In this portion of my Lansing River Trail Trail (LRT) journey I pick up where I left off in Section 2 at the Ottawa Street Power Plant building and make my way south along the Grand River and terminate my walk just south of the I-496 freeway where the Grand and Red Cedar rivers fork. This section led me to reflect on car-centric infrastructure and its racialized history.
Section Overview
I utilized street parking in front of the Ottawa Street Power Plant, though there are also several parking garages within the radius of a city block. This trail section requires you to temporarily leave the banks of the Grand River and cross the Michigan Avenue bridge from the river’s west to east side to continue utilizing the trail. As you proceed south on the east bank you pass the entrance to the Impression 5 science museum and R.E. Oldsmobile museum. Impression 5 has an interesting exhibit called the ‘Planet Walk’ that illustrates proportionally the distance of the planets in our solar system from the sun. Proceeding from Impression 5 the solar system extends out 5.5 miles south along the trail terminating with Pluto.

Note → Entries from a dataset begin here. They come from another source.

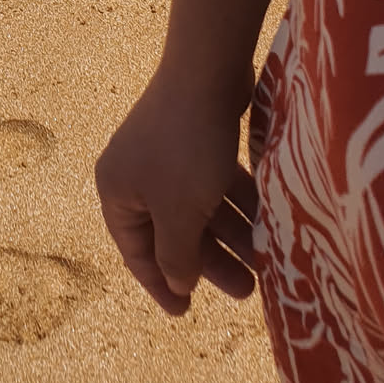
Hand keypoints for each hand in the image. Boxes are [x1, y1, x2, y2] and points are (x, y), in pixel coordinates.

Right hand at [95, 61, 257, 315]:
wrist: (207, 70)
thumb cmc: (187, 148)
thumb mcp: (180, 213)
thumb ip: (177, 256)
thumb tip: (176, 284)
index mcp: (118, 191)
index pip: (137, 251)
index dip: (162, 285)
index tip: (187, 312)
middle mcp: (137, 173)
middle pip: (173, 230)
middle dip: (210, 261)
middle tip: (247, 290)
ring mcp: (167, 153)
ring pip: (199, 207)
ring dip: (232, 235)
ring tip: (266, 259)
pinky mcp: (196, 137)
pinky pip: (213, 183)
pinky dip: (236, 203)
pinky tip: (266, 221)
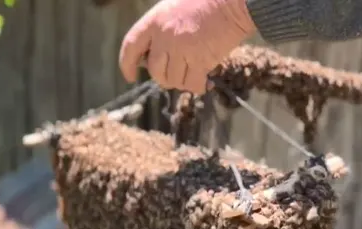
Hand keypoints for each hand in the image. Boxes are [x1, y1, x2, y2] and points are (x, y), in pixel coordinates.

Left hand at [119, 0, 255, 94]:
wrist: (234, 1)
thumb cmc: (208, 1)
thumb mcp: (174, 7)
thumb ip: (162, 29)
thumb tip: (157, 56)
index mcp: (154, 21)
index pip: (130, 46)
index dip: (127, 64)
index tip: (130, 76)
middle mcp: (164, 37)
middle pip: (155, 71)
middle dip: (164, 78)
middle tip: (177, 75)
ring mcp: (181, 49)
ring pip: (174, 80)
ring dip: (183, 82)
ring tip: (195, 73)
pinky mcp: (200, 60)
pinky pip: (193, 84)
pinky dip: (199, 87)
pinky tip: (206, 82)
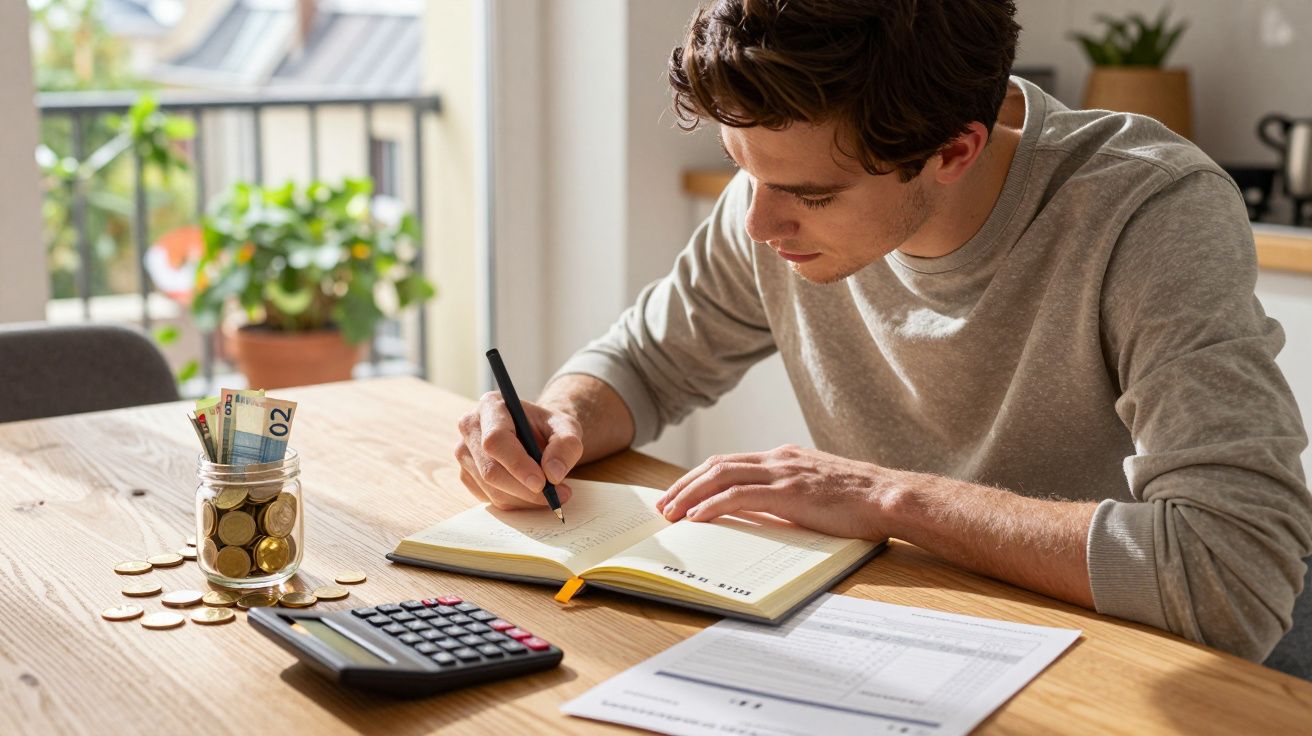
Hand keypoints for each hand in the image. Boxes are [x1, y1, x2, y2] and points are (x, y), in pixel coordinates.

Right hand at [454, 392, 582, 509]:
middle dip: (525, 489)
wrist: (537, 435)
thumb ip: (566, 445)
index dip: (517, 464)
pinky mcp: (466, 474)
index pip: (496, 440)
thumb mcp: (567, 428)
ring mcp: (464, 453)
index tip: (542, 483)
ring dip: (525, 499)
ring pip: (491, 489)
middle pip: (490, 469)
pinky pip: (490, 499)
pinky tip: (533, 493)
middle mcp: (470, 427)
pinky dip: (517, 503)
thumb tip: (553, 474)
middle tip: (556, 495)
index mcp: (491, 406)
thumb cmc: (548, 428)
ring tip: (553, 494)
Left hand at [654, 444, 894, 539]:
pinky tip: (696, 517)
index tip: (681, 494)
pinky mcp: (787, 493)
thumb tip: (768, 511)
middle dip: (685, 484)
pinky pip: (737, 496)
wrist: (888, 496)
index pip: (730, 462)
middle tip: (663, 504)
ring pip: (720, 476)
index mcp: (784, 457)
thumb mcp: (819, 489)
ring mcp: (781, 473)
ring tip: (671, 513)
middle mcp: (778, 459)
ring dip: (690, 494)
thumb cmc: (861, 500)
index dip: (700, 477)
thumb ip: (792, 493)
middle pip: (717, 465)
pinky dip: (712, 505)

I concluded my walk just south of the I-496 bridge across the Grand River. From my ending point, you can look north and still see the Boji Tower and Ottawa Street Power Station. Downtown Lansing will recede rapidly from here as the trail meanders a bit farther south, then turns east towards Potter Park.
Section Commentary
Crossing west to east on the Michigan Avenue bridge, you get a stunning view of the Michigan State Capitol and the heart of downtown Lansing. Downtown has been struggling post-COVID/2020 to revitalize itself since the predominately clerical workforce that populates downtown office space embraced remote/hybrid work. There is some construction, with a concert hall and mixed-use development projects identifiable by the cranes that hover over their worksites. The vibes downtown are pretty sleepy during the workweek, and practically comatose most weekends.
Encountering I-496 is jarring. My experiences on the trail so far have driven home the fact that highways are dead zones, for both pedestrians and nature. The sound of traffic is deafening, and the natural environment–while potentially green in appearance–suffers from the toxic runoff precipitating from the roads above. The odor of exhaust and mechanical pollution acts as an invisible miasma.
The highway encounter left me reflecting on the scarred legacy that car-centric urban development engenders. ‘They even took the dirt’ is a revealing I-496-specific documentary that illuminates the (predominantly Black) neighborhoods permanently degraded by the destruction wrought upon them in the name of economic and technological progress. You can see the wider systemic legacy of the racist planning practices that targeted Black communities at ‘Segregation by Design’. I snapped some photos of urban art featured near and under I-496 on this section of trail. The city is trying to beautify the area, but I think a larger lesson from the experience is that cities should favor pedestrian, bike-centric, and public transit infrastructure over automobiles.
This section represents the LRT at its most urban and recognizably a capital city. The trail will eventually transition back to predominantly parkland and residential neighborhoods as I progress. The museums, architecture, artwork, and the trail itself are a testament to the fact that this region carries its own cherished history and cultural fingerprints. Contrary to what some Detroiters might insinuate, Lansing isn’t just one big parking lot, (though the city absolutely has too much parking.) I choose to believe that I’ll live long enough in Mid-Michigan to see Downtown rise beyond its reliance on clerical commuters to become a multi-modal weekend destination in its own right.